There should be a way to declare that a double click action has occured so a controller can take some interaction based on it.

jadrake75 commented 10 years ago

This should be done by calling $emit with a TableEvents notificaiton

Xanir commented 9 years ago

How is this generic double click handler differ from the HTML Mouse event?

jadrake75 commented 9 years ago

you mean ondblclick? I suppose we can use ng-dblClick. The one problem though is, by default it would not send the model + ID of the items? So it would be up to the author to pull this information themselves vs. have an even that publishes the table ID, the row ID and the row model.

Xanir commented 9 years ago

The user already has the ability to add ng-dblClick to the row template, what are we solving by wrapping this and pushing this information up higher?

jadrake75 commented 9 years ago

so if you add ng-dblClick how easy is it for you to get the row, model representing the row etc?

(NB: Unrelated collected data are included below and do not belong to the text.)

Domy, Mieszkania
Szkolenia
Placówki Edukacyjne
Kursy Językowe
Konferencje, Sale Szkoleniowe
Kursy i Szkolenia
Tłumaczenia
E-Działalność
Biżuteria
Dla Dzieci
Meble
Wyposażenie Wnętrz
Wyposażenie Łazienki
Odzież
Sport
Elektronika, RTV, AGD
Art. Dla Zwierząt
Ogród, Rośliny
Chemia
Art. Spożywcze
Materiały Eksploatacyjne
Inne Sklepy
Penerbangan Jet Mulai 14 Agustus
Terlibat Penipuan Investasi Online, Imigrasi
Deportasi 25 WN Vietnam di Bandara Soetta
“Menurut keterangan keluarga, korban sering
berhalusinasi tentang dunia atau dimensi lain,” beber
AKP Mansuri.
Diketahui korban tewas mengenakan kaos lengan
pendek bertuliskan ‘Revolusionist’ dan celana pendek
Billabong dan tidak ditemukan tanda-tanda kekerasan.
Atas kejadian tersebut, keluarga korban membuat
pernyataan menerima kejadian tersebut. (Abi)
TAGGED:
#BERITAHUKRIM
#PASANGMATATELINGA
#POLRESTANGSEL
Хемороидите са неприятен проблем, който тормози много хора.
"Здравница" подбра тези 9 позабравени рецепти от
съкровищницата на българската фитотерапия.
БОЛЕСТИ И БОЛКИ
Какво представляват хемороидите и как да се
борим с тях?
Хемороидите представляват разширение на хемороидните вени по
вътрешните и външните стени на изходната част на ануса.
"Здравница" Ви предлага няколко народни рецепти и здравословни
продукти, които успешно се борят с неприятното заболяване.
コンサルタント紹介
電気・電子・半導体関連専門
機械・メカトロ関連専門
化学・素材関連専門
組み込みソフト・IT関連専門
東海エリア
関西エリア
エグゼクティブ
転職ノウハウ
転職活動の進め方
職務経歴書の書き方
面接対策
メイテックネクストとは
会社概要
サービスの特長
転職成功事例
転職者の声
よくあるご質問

This is often the information you would need. Think about edit on double click.

if you have ng-dblClick="callFunction()" there will not be any arguments passed. So the user is left to set all this up in their row. Would it not be cleaner to have this emitted with all the parameters one would logically need?

Xanir commented 9 years ago

If you needed the model in the function then it would be passed. For editing you additionally need the event so you know what element is being edited if you are swapping out components, <tr ng-repeat="row in rowsObj" ng-dbl-click(row, $event)>

Xanir commented 9 years ago

I may have missed your point about the row model, if you were referring to the location of the attribute being changes, such as the name field row.name. If that is the case then all I see an event being able to do it activate an editable-cell directive. Without any additional parameters the directive would be able to know the model being modified in a simple edit case by running the uncompiled cell HTML through $interpolate

jadrake75 commented 9 years ago

For now we'll go with ng-dbl-click and see how it works out. This may be reopened in the future if it proves insufficient.